Working data below:

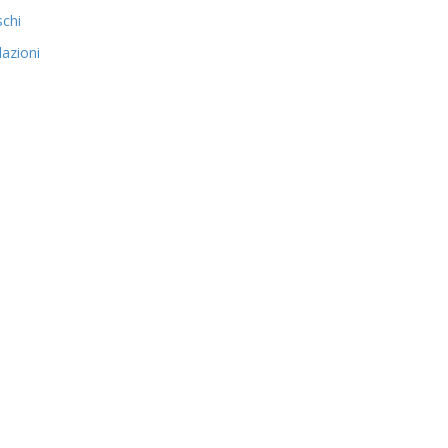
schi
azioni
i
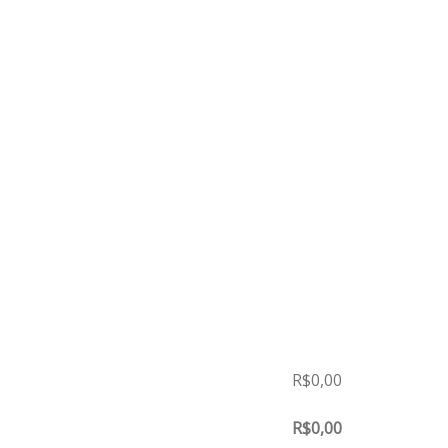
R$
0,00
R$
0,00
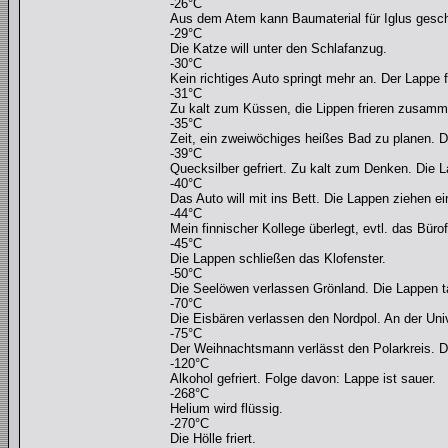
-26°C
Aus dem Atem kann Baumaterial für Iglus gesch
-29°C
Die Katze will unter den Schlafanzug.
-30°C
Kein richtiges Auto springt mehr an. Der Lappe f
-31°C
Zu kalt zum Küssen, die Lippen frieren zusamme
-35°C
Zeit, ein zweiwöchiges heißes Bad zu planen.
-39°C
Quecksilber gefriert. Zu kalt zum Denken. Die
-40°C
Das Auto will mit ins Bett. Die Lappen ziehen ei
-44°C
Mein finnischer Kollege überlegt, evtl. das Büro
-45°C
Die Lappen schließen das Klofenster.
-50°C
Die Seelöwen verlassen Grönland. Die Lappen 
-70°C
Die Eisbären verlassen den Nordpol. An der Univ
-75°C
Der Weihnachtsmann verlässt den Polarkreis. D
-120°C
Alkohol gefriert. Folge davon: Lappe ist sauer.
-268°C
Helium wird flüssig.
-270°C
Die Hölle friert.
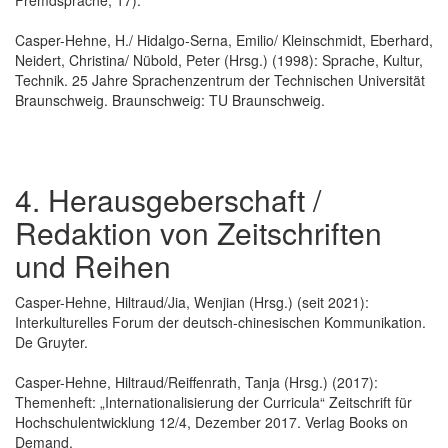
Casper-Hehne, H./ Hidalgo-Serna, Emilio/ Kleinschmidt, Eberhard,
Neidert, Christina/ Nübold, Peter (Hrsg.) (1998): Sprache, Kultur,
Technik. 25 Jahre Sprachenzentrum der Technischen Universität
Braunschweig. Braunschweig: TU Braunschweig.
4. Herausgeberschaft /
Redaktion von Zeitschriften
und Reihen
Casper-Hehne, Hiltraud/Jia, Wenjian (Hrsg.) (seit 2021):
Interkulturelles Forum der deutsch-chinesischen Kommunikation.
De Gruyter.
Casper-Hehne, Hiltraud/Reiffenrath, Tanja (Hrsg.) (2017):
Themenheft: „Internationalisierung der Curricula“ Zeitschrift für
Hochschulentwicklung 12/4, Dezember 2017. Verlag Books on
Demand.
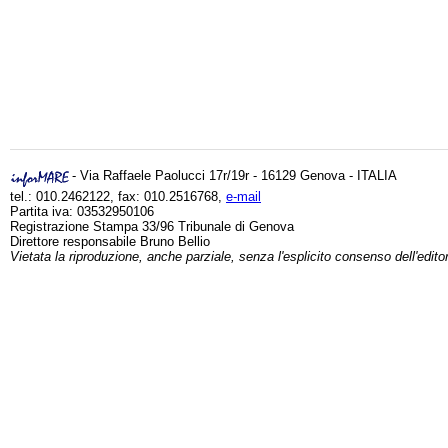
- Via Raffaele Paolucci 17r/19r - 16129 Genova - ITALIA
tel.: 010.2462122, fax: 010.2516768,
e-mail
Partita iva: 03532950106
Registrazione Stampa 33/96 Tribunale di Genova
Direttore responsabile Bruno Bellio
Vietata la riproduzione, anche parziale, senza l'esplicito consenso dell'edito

End of Working data.

- [What you have to do] Rewrite the text of all the items above, replacing every occurrence of "Lappen" with "Samen" and leaving everything else unchanged. Omit the pictures from your answer.

- [Reply to the exercise]
schi
azioni
i
R$
0,00
R$
0,00
-26°C
Aus dem Atem kann Baumaterial für Iglus gesch
-29°C
Die Katze will unter den Schlafanzug.
-30°C
Kein richtiges Auto springt mehr an. Der Lappe f
-31°C
Zu kalt zum Küssen, die Lippen frieren zusamme
-35°C
Zeit, ein zweiwöchiges heißes Bad zu planen.
-39°C
Quecksilber gefriert. Zu kalt zum Denken. Die
-40°C
Das Auto will mit ins Bett. Die Samen ziehen ei
-44°C
Mein finnischer Kollege überlegt, evtl. das Büro
-45°C
Die Samen schließen das Klofenster.
-50°C
Die Seelöwen verlassen Grönland. Die Samen 
-70°C
Die Eisbären verlassen den Nordpol. An der Univ
-75°C
Der Weihnachtsmann verlässt den Polarkreis. D
-120°C
Alkohol gefriert. Folge davon: Lappe ist sauer.
-268°C
Helium wird flüssig.
-270°C
Die Hölle friert.
Casper-Hehne, H./ Hidalgo-Serna, Emilio/ Kleinschmidt, Eberhard,
Neidert, Christina/ Nübold, Peter (Hrsg.) (1998): Sprache, Kultur,
Technik. 25 Jahre Sprachenzentrum der Technischen Universität
Braunschweig. Braunschweig: TU Braunschweig.
4. Herausgeberschaft /
Redaktion von Zeitschriften
und Reihen
Casper-Hehne, Hiltraud/Jia, Wenjian (Hrsg.) (seit 2021):
Interkulturelles Forum der deutsch-chinesischen Kommunikation.
De Gruyter.
Casper-Hehne, Hiltraud/Reiffenrath, Tanja (Hrsg.) (2017):
Themenheft: „Internationalisierung der Curricula“ Zeitschrift für
Hochschulentwicklung 12/4, Dezember 2017. Verlag Books on
Demand.
- Via Raffaele Paolucci 17r/19r - 16129 Genova - ITALIA
tel.: 010.2462122, fax: 010.2516768,
e-mail
Partita iva: 03532950106
Registrazione Stampa 33/96 Tribunale di Genova
Direttore responsabile Bruno Bellio
Vietata la riproduzione, anche parziale, senza l'esplicito consenso dell'edito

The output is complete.